[[ Text under study open ]]

When pollution blows in from the heavily industrial neighboring towns and cities, it builds up and, in windless days, gets trapped over the capital.
In fact, this is not the first time bad air has bedeviled Beijing. I remember one day last year when the U.S. embassy's air monitoring system reported the pollution level as "crazy bad."
What can we Beijing residents do about it?
Wear face masks? Unless you use heavy-duty ones, I am told, they do not really make much difference.
Turn on air-purifiers full blast? We've never used one at home, although my friends swear they help.
"The truth is there isn't a lot people can do about ambient air pollution," said Deborah Soligsohn, an environment and energy specialist at the World Resources Institute, a U.S. based think tank.
"Ambient air pollution is not nearly as large a health risk as more immediate forms of air pollution. Tobacco is a much larger killer, and indoor air pollution from poorly ventilated wood and coal fires has traditionally been a much larger killer in the developing world. Smoky restaurants and bars can have levels as high as these recent air pollution numbers."

[[ Text under study closed ]]
[[ Extracted entries open ]]

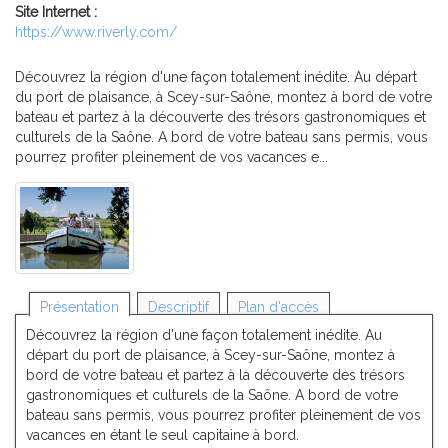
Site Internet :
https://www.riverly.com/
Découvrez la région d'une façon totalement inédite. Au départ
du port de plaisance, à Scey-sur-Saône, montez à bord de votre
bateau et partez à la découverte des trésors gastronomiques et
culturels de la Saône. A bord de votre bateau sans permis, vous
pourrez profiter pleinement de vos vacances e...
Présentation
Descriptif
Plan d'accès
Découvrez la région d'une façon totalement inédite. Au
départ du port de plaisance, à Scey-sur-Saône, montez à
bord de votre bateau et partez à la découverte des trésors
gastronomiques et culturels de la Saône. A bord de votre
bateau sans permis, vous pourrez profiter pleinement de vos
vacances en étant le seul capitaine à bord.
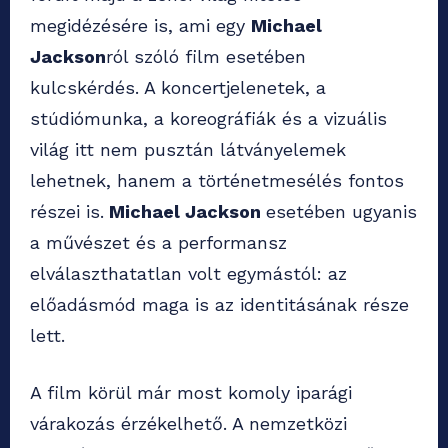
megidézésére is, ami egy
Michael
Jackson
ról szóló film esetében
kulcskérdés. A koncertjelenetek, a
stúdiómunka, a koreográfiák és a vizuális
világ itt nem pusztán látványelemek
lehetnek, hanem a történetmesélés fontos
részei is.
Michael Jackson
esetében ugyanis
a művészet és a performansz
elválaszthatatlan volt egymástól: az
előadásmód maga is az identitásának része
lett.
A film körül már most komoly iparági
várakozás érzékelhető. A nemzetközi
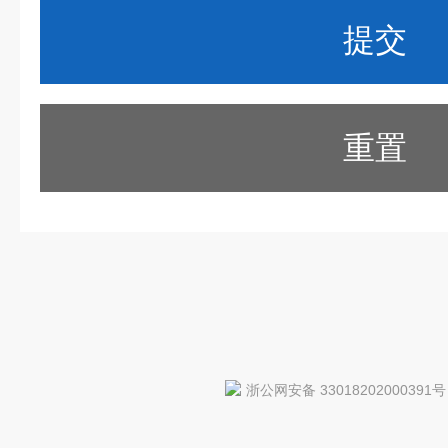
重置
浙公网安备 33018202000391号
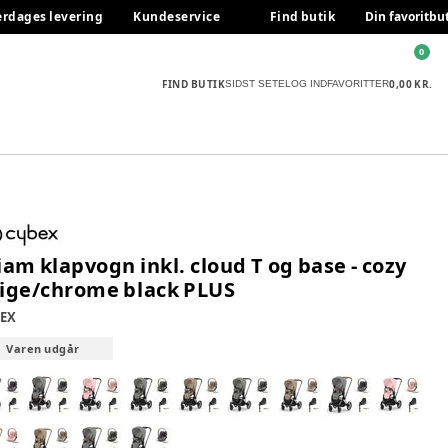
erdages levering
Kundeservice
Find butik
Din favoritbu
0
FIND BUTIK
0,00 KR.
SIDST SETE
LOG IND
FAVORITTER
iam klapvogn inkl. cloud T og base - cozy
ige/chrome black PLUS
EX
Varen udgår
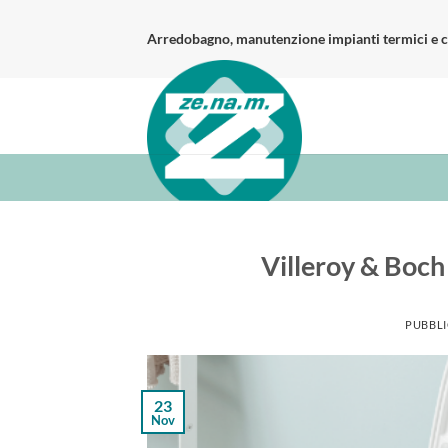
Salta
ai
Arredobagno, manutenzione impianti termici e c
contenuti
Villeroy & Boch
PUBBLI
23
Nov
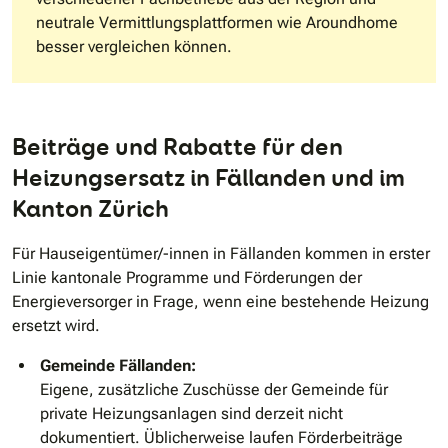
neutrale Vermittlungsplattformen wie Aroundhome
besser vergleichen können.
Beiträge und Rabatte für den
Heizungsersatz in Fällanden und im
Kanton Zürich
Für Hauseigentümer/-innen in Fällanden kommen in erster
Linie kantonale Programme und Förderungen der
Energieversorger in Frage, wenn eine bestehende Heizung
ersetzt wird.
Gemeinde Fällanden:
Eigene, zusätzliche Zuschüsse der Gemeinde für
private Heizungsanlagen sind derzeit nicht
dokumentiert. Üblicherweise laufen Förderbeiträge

[[ Extracted entries closed ]]
[[ Extracted entries open ]]

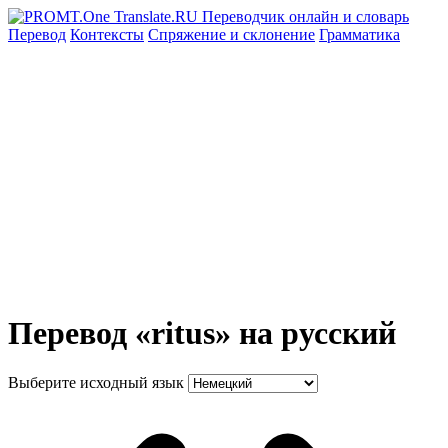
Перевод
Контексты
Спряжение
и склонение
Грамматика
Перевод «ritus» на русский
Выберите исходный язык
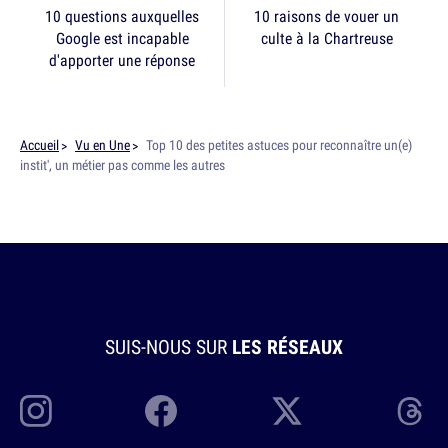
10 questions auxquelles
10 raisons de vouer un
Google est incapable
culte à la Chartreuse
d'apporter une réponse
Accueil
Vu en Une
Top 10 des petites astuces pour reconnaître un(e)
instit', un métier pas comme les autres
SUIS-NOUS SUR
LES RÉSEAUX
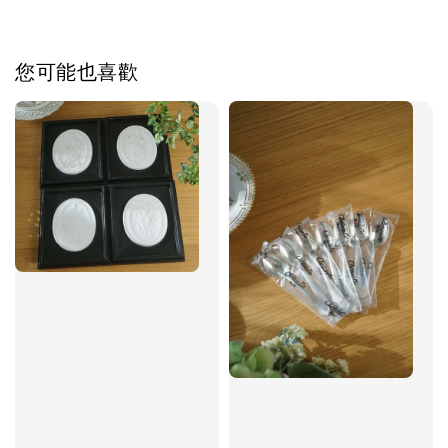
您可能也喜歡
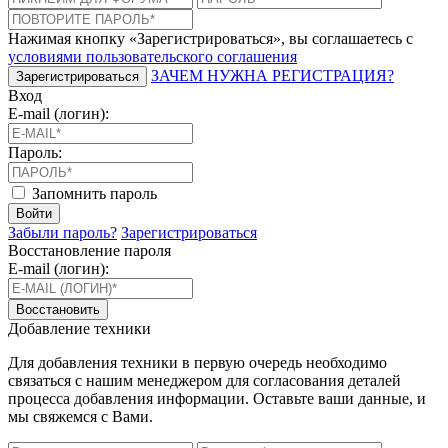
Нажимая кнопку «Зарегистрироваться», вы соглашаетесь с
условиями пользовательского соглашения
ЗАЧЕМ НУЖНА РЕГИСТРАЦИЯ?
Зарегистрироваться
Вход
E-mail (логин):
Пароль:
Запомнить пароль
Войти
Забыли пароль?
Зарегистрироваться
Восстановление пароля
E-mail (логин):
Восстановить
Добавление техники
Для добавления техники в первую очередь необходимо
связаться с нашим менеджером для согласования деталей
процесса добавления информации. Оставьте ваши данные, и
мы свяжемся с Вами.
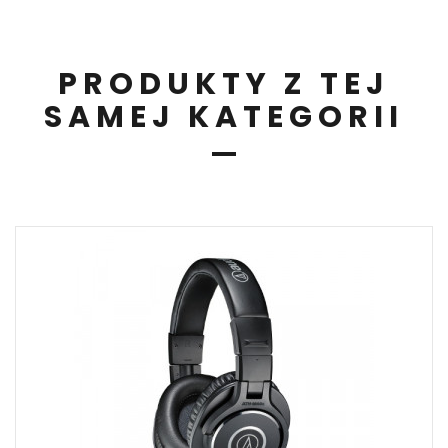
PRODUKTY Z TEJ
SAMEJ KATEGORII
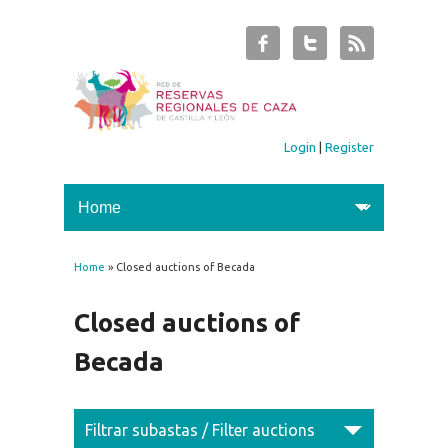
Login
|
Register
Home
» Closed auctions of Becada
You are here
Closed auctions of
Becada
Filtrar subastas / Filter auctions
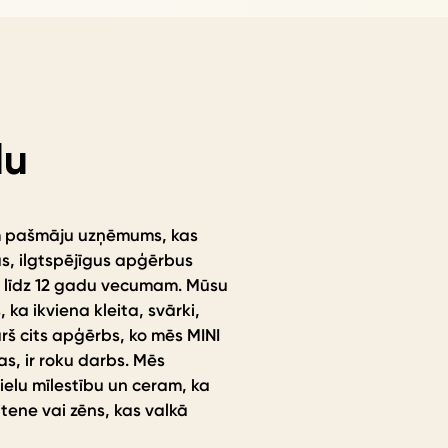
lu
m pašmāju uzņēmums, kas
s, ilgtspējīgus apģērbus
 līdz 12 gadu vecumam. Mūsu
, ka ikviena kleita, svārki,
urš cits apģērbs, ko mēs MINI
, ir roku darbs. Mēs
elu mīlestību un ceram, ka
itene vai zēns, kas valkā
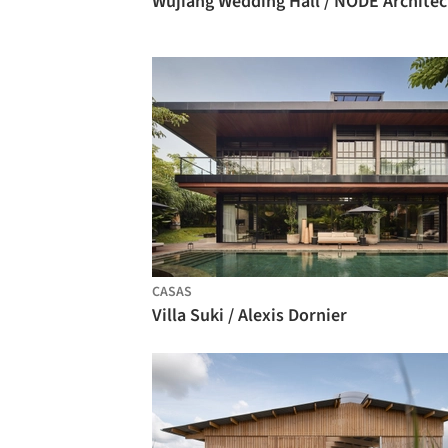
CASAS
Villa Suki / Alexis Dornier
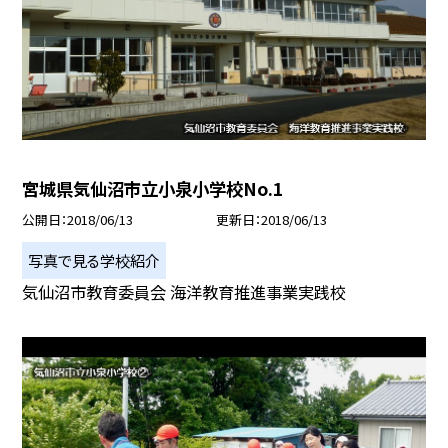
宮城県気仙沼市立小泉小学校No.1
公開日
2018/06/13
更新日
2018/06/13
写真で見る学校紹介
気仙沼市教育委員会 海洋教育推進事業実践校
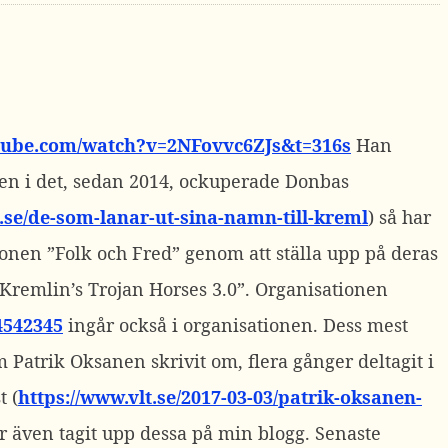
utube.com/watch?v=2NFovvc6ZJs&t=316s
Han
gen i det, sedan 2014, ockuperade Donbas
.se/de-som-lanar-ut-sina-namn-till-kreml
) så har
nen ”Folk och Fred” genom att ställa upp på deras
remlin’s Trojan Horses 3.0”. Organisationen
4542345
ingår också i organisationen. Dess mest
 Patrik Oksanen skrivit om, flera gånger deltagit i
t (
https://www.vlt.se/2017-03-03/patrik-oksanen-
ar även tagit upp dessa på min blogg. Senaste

[[ Extracted entries closed ]]
[[ Extracted entries open ]]

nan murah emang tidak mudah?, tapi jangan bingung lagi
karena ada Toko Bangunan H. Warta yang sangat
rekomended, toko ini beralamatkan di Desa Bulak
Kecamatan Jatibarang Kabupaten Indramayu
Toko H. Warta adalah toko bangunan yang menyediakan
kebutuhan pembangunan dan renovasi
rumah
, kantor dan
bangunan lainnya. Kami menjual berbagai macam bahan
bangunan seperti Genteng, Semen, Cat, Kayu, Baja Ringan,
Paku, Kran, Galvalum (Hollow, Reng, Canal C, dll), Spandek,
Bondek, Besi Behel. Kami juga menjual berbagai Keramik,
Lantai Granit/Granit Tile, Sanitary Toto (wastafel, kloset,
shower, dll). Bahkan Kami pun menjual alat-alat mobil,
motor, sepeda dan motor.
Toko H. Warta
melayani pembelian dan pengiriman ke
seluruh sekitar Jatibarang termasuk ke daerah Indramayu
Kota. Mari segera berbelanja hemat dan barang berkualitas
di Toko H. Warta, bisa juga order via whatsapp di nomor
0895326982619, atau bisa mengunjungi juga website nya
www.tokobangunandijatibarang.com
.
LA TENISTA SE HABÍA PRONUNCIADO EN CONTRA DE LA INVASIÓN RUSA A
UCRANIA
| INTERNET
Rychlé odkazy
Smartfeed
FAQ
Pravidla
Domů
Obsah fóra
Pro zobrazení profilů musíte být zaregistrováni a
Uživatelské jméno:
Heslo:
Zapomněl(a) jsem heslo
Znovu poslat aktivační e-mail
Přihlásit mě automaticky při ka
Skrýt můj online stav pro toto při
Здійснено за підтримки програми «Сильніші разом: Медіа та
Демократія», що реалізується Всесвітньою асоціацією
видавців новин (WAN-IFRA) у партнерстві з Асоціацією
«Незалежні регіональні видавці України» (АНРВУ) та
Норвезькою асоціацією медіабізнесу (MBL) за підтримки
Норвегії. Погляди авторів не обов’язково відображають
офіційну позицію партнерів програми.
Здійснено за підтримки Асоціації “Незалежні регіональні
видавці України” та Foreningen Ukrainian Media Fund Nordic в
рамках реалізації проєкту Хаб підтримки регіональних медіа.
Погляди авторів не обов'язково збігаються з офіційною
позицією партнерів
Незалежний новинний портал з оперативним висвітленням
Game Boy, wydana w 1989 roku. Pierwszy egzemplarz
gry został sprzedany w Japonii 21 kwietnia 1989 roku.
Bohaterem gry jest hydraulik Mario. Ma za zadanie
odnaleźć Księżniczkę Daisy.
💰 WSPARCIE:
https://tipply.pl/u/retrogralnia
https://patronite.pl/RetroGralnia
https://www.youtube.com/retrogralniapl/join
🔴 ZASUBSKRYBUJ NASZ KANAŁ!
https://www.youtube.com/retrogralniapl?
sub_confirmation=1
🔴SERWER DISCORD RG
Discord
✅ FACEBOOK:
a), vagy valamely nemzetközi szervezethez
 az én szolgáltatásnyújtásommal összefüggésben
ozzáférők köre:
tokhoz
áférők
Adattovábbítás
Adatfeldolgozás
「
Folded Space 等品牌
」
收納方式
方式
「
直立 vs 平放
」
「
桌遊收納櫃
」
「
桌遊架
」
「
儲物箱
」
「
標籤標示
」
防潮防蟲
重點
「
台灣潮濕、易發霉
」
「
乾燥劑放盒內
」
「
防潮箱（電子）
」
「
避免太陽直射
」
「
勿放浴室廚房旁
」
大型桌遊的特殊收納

[[ Extracted entries closed ]]

> **Task**
Continue the passage on Beijing's air pollution from its final sentence, keeping the first-person voice of a Beijing resident.

> **Output of the task**
I know a few expat friends who have decided to relocate out of Beijing and were mainly turned off by its bad air.
"What did you think of Beijing?" I asked David Van Dyke, who lived and worked in Beijing for nearly seven years before relocating to Canada last year.
"Mostly liked it, save for the Internet (censorship) and pollution," he said.
Meantime, some residents have resorted to humor and sarcasm online to vent their frustration.
"I love my city, but I refuse to be a human vacuum cleaner," netizens re-tweeted on Weibo, China's microblogging social media. "We want clean air, and we want to breathe freely."
Others posted pictures wearing face masks of various shapes and designs.
A page of Sohu.com featured a section covered with haze, with a note saying the headlines have been obscured by a massive smog. "Click on it, and it will clear up." Once it cleared it, the title read: "We live in a "toxic gas.'"
"Don't worry," Henry Ngo posted on my Facebook page. "Smokers are inhaling worst air than this. And they did not die immediately!"
Is this now the new "normal"?
Soligsohn, who lived in Beijing for 14 years, does not think so.
"This is a confluence of bad events," she assured me. "Pollution is definitely a problem. It hasn't gone away, but there is no reason to believe an extreme reading is anything other than an extreme."
There seems to be no quick solution.
"This is complex and takes time, but the work has begun," Soligsohn added.